SOURCE EXTRACT
● ● ● ●
US5132659A

US5132659A - Flashing light siren alarm

Info

Publication number: US5132659A
Application number: US07/547,860
Authority: US
Inventors: Ching L. Kuo
Original assignee: Individual
Current assignee: Individual
Priority date: 1990-07-03
Filing date: 1990-07-03
Publication date: 1992-07-21
Anticipated expiration: 2010-07-03

Abstract

A novel flashing light siren alarm which, when activated, provides a bright flashing strobe light and loud siren sound which attract attention. A flashing light siren and sound alarm which includes (a) a light emitting apparatus; (b) a sound emitting apparatus; (c) a battery adapted to power the light emitting apparatus and the sound emitting apparatus; and (d) a causing which carries the light and sound emitting apparatus, and the battery.

Description

FIELD OF THE INVENTION

This invention pertains to a novel flashing light and sound siren alarm which, when activated, provides a bright flashing strobe light and loud siren sound which attract attention.

BACKGROUND OF THE INVENTION

According to usual safety and security practice, warning strobe lights and sirens alarms are widely used in protecting construction sites, warehouses, institution buildings, police, military and special purpose vehicles against trespassers and intruders.

Many commercially available strobe light alarm systems are heavy, expensive and not readily portable. Some siren alarm systems rely solely on a loud piercing siren sound to generate an alarm.
● ● ● ●
LISTING
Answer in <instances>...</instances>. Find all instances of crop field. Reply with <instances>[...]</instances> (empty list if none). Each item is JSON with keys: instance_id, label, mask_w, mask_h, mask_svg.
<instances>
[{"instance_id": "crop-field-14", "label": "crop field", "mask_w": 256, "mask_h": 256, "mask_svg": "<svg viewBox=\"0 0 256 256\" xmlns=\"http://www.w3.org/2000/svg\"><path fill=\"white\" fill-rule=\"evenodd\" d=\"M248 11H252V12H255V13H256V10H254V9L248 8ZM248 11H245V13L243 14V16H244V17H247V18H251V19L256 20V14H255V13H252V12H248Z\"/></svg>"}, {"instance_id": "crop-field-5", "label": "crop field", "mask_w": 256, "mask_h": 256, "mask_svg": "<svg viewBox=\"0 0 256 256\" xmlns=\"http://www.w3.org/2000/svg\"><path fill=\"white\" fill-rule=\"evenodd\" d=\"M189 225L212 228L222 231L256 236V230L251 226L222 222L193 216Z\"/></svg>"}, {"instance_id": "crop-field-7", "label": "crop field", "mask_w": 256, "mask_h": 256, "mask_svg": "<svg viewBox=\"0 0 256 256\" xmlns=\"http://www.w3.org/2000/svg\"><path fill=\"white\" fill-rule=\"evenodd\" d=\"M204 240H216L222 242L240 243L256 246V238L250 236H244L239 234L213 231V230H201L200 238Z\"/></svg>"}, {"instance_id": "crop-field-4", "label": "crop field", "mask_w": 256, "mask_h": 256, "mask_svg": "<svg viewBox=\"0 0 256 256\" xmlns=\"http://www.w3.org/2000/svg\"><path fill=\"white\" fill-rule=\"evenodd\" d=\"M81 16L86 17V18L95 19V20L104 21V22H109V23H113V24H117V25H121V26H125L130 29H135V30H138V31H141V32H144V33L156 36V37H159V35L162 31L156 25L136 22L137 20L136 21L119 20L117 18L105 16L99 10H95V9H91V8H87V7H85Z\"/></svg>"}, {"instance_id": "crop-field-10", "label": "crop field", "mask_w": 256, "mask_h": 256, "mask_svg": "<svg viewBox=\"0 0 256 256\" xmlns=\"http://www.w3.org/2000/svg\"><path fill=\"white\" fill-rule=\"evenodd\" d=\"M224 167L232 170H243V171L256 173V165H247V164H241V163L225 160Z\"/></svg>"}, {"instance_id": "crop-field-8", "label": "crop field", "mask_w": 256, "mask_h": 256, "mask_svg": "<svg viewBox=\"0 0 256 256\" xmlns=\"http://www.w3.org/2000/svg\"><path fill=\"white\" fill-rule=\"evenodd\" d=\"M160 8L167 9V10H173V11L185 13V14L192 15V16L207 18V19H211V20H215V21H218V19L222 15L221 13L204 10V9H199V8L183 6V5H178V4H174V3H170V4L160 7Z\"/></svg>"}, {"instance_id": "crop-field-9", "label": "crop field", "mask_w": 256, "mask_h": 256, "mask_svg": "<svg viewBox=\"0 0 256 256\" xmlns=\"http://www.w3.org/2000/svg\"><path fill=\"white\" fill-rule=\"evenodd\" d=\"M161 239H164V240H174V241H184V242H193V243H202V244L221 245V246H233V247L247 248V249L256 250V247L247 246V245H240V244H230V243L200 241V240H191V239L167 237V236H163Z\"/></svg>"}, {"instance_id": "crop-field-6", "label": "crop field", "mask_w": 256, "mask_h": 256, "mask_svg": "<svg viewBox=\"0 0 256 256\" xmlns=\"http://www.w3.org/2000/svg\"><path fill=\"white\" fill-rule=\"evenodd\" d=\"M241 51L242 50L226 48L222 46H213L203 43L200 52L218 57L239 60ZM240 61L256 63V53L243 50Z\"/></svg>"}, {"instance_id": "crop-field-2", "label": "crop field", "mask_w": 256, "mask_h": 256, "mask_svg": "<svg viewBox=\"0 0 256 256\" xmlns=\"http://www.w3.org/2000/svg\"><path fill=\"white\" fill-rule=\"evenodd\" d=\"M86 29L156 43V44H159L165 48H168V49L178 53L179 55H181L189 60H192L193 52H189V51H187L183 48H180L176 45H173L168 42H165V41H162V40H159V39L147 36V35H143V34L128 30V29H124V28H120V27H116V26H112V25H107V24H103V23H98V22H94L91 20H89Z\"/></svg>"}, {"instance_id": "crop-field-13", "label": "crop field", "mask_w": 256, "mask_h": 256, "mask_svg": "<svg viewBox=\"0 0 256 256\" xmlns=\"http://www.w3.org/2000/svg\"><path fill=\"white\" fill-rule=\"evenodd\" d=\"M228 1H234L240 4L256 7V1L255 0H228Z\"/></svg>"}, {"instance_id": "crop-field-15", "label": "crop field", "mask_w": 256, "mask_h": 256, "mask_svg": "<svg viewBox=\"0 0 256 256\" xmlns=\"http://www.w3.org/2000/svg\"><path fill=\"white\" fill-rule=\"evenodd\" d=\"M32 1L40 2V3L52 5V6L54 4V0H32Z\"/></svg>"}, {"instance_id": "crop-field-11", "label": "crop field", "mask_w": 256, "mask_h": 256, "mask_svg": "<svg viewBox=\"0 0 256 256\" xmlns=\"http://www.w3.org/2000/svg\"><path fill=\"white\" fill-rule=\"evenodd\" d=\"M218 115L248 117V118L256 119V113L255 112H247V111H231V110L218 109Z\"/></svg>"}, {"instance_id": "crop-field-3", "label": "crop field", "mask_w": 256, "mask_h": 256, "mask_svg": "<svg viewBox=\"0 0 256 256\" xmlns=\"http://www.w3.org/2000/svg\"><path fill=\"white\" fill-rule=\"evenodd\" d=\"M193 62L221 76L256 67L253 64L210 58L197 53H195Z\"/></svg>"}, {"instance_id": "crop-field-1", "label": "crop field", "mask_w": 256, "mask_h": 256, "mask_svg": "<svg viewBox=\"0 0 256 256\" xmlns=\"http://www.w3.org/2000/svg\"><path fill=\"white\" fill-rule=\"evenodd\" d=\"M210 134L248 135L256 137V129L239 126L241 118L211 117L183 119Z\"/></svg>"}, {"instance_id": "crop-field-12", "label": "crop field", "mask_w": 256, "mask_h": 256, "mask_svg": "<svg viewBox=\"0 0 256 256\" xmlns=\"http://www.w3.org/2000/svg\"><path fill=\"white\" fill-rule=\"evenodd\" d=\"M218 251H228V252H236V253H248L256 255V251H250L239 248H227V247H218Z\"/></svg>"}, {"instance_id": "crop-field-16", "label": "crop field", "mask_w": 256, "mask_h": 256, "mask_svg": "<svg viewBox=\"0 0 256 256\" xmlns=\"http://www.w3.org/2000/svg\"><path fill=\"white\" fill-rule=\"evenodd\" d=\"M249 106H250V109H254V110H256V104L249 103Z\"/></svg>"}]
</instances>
● ● ● ●
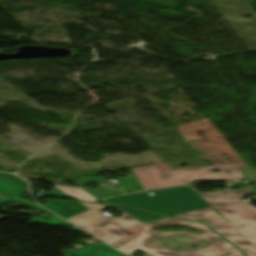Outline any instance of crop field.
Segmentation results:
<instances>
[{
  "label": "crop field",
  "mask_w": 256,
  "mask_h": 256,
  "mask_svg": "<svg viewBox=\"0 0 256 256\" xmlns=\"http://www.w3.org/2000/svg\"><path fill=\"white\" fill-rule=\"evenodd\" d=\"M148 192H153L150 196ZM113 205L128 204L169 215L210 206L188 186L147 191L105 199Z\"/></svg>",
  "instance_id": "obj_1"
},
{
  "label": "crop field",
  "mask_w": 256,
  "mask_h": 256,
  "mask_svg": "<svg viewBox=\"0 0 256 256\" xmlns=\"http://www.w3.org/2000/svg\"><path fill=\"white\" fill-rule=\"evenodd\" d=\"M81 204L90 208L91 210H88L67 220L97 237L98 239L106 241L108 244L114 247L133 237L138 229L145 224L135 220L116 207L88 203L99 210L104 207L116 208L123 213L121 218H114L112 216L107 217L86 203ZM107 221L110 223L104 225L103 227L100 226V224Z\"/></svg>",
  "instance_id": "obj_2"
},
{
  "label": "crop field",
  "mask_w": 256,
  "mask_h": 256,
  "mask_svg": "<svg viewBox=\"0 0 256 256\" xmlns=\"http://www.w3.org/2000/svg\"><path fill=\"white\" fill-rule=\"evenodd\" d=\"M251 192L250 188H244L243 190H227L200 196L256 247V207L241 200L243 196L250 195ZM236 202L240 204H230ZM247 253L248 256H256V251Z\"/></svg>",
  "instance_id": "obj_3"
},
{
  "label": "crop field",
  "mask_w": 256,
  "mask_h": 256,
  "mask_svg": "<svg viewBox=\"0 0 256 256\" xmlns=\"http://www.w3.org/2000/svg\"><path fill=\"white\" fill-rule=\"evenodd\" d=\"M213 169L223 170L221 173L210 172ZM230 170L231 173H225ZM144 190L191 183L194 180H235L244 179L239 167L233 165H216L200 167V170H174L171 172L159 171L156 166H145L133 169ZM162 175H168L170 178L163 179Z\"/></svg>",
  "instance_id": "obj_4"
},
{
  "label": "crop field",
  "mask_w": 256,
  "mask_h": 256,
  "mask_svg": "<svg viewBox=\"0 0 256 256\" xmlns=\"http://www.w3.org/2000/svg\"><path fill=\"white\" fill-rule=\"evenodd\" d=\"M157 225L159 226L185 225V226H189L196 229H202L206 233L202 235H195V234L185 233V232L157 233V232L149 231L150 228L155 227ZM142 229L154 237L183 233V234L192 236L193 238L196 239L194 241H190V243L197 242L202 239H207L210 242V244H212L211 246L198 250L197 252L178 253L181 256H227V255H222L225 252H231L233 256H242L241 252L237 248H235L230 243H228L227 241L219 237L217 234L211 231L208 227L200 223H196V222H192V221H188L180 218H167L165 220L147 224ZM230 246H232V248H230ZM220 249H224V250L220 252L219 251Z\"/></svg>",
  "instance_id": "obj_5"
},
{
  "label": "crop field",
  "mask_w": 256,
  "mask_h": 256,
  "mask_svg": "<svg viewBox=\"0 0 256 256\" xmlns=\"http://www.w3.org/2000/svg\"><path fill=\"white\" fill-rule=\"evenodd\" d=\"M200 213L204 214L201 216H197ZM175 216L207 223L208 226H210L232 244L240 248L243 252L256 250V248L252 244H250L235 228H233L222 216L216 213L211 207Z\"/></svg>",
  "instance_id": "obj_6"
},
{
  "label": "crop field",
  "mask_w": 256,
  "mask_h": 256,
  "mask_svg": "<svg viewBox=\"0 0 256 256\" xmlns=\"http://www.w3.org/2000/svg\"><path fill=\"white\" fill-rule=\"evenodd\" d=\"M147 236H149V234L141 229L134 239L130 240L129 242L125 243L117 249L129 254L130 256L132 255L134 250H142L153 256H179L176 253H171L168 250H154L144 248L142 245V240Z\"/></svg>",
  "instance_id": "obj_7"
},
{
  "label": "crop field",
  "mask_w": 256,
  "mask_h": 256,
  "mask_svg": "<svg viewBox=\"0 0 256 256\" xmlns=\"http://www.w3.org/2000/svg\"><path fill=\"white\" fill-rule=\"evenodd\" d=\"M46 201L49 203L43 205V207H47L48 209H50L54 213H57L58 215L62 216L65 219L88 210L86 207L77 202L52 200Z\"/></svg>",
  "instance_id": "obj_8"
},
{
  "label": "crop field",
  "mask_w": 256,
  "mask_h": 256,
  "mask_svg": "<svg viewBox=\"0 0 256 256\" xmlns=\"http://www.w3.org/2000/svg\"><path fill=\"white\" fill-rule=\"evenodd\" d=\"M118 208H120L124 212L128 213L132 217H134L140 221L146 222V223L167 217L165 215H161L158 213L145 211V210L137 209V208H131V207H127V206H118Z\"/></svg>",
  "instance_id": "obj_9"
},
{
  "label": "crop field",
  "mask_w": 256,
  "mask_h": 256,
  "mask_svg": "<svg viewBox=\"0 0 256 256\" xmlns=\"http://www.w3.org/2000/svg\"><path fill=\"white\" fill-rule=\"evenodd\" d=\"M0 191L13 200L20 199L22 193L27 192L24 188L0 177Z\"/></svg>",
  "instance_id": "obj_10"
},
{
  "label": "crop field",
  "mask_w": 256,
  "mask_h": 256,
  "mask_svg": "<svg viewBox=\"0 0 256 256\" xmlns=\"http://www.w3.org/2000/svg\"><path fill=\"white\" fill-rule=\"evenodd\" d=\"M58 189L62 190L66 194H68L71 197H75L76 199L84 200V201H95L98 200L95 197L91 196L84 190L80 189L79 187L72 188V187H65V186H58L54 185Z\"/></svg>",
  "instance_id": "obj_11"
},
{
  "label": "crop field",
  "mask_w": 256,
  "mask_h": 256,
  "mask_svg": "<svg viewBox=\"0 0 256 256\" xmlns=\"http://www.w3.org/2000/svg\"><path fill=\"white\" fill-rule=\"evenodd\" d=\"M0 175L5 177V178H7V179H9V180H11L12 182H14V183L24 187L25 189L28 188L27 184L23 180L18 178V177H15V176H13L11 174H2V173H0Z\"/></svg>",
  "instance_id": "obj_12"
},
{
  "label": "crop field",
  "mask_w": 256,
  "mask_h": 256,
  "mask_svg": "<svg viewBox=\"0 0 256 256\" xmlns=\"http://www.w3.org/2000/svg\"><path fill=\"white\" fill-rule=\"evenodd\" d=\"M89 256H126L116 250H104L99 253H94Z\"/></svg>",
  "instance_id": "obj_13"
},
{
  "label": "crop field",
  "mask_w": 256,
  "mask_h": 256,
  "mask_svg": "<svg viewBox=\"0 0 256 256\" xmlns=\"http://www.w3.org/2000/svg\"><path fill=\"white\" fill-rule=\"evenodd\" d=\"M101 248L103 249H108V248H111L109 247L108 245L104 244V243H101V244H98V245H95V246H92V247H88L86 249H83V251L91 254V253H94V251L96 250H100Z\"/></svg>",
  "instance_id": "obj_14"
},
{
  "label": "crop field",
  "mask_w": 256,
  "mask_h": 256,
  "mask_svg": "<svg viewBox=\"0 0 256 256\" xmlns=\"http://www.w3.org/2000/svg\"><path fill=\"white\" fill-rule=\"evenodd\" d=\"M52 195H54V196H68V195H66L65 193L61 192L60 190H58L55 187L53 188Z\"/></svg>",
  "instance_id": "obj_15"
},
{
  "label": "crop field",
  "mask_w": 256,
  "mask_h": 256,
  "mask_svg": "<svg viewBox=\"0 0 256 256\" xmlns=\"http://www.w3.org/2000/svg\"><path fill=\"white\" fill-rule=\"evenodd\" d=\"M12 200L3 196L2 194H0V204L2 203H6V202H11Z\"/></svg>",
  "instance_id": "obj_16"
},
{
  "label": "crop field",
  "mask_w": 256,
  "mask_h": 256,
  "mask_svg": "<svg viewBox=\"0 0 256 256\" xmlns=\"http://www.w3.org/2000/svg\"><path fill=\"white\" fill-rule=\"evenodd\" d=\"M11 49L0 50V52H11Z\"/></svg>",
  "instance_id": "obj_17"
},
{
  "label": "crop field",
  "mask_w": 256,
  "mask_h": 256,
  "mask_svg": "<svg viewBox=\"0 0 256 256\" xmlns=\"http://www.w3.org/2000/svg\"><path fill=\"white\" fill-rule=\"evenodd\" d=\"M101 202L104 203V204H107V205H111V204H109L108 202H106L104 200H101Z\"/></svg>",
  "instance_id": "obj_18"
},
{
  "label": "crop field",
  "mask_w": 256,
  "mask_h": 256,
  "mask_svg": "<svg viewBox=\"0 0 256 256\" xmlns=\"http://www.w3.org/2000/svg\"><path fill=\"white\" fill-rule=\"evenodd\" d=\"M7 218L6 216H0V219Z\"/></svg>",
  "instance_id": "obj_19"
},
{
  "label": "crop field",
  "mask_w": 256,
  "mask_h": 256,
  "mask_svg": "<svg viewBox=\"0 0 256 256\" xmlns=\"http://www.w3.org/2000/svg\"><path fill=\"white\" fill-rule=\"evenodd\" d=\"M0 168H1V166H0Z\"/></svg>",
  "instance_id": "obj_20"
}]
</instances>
● ● ● ●
GIVEN EXERCISE
Return the passage of the flashing light siren alarm patent that starts with "FIELD OF THE" and goes on through "generate an alarm.", copied word for word.

EXPECTED OUTPUT
FIELD OF THE INVENTION

This invention pertains to a novel flashing light and sound siren alarm which, when activated, provides a bright flashing strobe light and loud siren sound which attract attention.

BACKGROUND OF THE INVENTION

According to usual safety and security practice, warning strobe lights and sirens alarms are widely used in protecting construction sites, warehouses, institution buildings, police, military and special purpose vehicles against trespassers and intruders.

Many commercially available strobe light alarm systems are heavy, expensive and not readily portable. Some siren alarm systems rely solely on a loud piercing siren sound to generate an alarm.